David Castro, longtime music teacher in Gadsden, retires
SAN LUIS, Ariz. – David Castro, the founder of the mariachi music program that introduced elementary school students here to their cultural roots, has retired as an educator
Friday was the last day for Castro, a teacher for 25 years in the Gadsden Elementary School District that serves students in San Luis and neighboring Gadsden.
“I arrived in the school district in 1997 as a teacher at Rio Colorado School, where there was a bilingual (education) program,” said Castro, who previously
was an elementary school teacher in San Luis Rio Colorado, Son.
“Since they knew I played various instruments, when the program ended, they offered me a job teaching music classes, and I dedicated myself to that for the past 22 years.”
Before making education his career, Castro had dreams of becoming a professional musician dating back to his youth in San Luis Rio Colorado, where he first practiced playing instruments under the tutelage of his older siblings, then learned music theory and learned to read music in secondary school.

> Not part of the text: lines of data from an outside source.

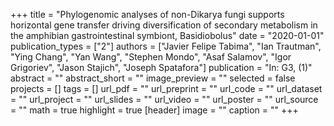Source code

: +++
title = "Phylogenomic analyses of non-Dikarya fungi supports horizontal gene transfer driving diversification of secondary metabolism in the amphibian gastrointestinal symbiont, Basidiobolus"
date = "2020-01-01"
publication_types = ["2"]
authors = ["Javier Felipe Tabima", "Ian Trautman", "Ying Chang", "Yan Wang", "Stephen Mondo", "Asaf Salamov", "Igor Grigoriev", "Jason Stajich", "Joseph Spatafora"]
publication = "In: G3, (1)"
abstract = ""
abstract_short = ""
image_preview = ""
selected = false
projects = []
tags = []
url_pdf = ""
url_preprint = ""
url_code = ""
url_dataset = ""
url_project = ""
url_slides = ""
url_video = ""
url_poster = ""
url_source = ""
math = true
highlight = true
[header]
image = ""
caption = ""
+++
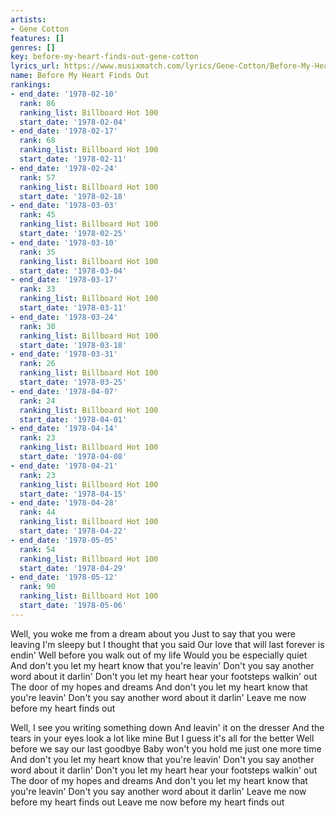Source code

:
 ```yaml
---
artists:
- Gene Cotton
features: []
genres: []
key: before-my-heart-finds-out-gene-cotton
lyrics_url: https://www.musixmatch.com/lyrics/Gene-Cotton/Before-My-Heart-Finds-Out
name: Before My Heart Finds Out
rankings:
- end_date: '1978-02-10'
  rank: 86
  ranking_list: Billboard Hot 100
  start_date: '1978-02-04'
- end_date: '1978-02-17'
  rank: 68
  ranking_list: Billboard Hot 100
  start_date: '1978-02-11'
- end_date: '1978-02-24'
  rank: 57
  ranking_list: Billboard Hot 100
  start_date: '1978-02-18'
- end_date: '1978-03-03'
  rank: 45
  ranking_list: Billboard Hot 100
  start_date: '1978-02-25'
- end_date: '1978-03-10'
  rank: 35
  ranking_list: Billboard Hot 100
  start_date: '1978-03-04'
- end_date: '1978-03-17'
  rank: 33
  ranking_list: Billboard Hot 100
  start_date: '1978-03-11'
- end_date: '1978-03-24'
  rank: 30
  ranking_list: Billboard Hot 100
  start_date: '1978-03-18'
- end_date: '1978-03-31'
  rank: 26
  ranking_list: Billboard Hot 100
  start_date: '1978-03-25'
- end_date: '1978-04-07'
  rank: 24
  ranking_list: Billboard Hot 100
  start_date: '1978-04-01'
- end_date: '1978-04-14'
  rank: 23
  ranking_list: Billboard Hot 100
  start_date: '1978-04-08'
- end_date: '1978-04-21'
  rank: 23
  ranking_list: Billboard Hot 100
  start_date: '1978-04-15'
- end_date: '1978-04-28'
  rank: 44
  ranking_list: Billboard Hot 100
  start_date: '1978-04-22'
- end_date: '1978-05-05'
  rank: 54
  ranking_list: Billboard Hot 100
  start_date: '1978-04-29'
- end_date: '1978-05-12'
  rank: 90
  ranking_list: Billboard Hot 100
  start_date: '1978-05-06'
---
```

Well, you woke me from a dream about you
Just to say that you were leaving
I'm sleepy but I thought that you said
Our love that will last forever is endin'
Well before you walk out of my life
Would you be especially quiet
And don't you let my heart know that you're leavin'
Don't you say another word about it darlin'
Don't you let my heart hear your footsteps walkin' out
The door of my hopes and dreams
And don't you let my heart know that you're leavin'
Don't you say another word about it darlin'
Leave me now before my heart finds out

Well, I see you writing something down
And leavin' it on the dresser
And the tears in your eyes look a lot like mine
But I guess it's all for the better
Well before we say our last goodbye
Baby won't you hold me just one more time
And don't you let my heart know that you're leavin'
Don't you say another word about it darlin'
Don't you let my heart hear your footsteps walkin' out
The door of my hopes and dreams
And don't you let my heart know that you're leavin'
Don't you say another word about it darlin'
Leave me now before my heart finds out
Leave me now before my heart finds out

“From chilhood I had the illusion of playing many different instruments. I became a teacher to support a (music) career,” Castro said.
Ultimately education became his career. He started out teaching all subjects in San Luis Rio Colorado and then in San Luis, Ariz., but it was in the Gadsden district that he attained his goal of becoming a full-time music teacher.
Around 2005, then-Superintendent Raymond Aguilero urged him and teacher Luis Villegas to start a program in the schools dedicated to mariachi music, a genre that evolved in rural western Mexico over time.
“He told us, “I want you to form a mariachi (program), and that challenge served us very well. “The (district) administration continues supporting it. It has brought about a musical culture that didn’t exist previously in the district. When we started, there already was a band program but it was limited.”
Today the district has several mariachi groups, made up of students in the fourth and fifth grades who don traditional mariachi clothes and carry their instruments to performances at schools and in the community.
Nearly five years ago, the district’s music program branched out to include norteño music, a genre that originated in northern Mexico, blending Mexican and European styles. Castro recruited students at Arizona Desert Elementary School in San Luis to form the district’s first norteño group. Cascabel Norteño. Recently a second group was formed, Estrella Norteño.
Castro says the mariachi and norteno bands have served to bring the district’s students closer to their roots and introduced them to the music of their parents’ and grandparents’ generations.
“The (traditional) language is lost to them by the second or third generation, but if the music is preserved, that’s a tremendous step forward,” he said. “Music helps in the preservation of the culture.”
But learning music also helps students in their other studies, he added.
“The music program has grown a lot and we have always had the conviction that it has many benefits, not only artistically and culturally, but in academics,” Castro said. “Scientific studies have shown that students who play instruments better develop their intellectual abilities than those who don’t.”
Pastor is finishing his career in the district at Ed Pastor Elementary School, where he founded the Flor del Desierto student mariachi group. But his influence extends to the districtwide mariachi band, as well as to the band Centzontle, a professional band made up of former district students once taught by Castro.
Among other alumni who studied under Castro are Aglae Mendez, now part of the mariachi group at Arizona State University, where she is studying music, and Coral Alonso, a professional mariachi singer.
Now reitred, Castro wants to continue his studies of mariachi music in a program in Calfornia, teaching private music classes and taking part in performances with Yuma Civic Orchestra. But he does not rule out helping in the continued development of the Gadsden mariachi program as a volunteer.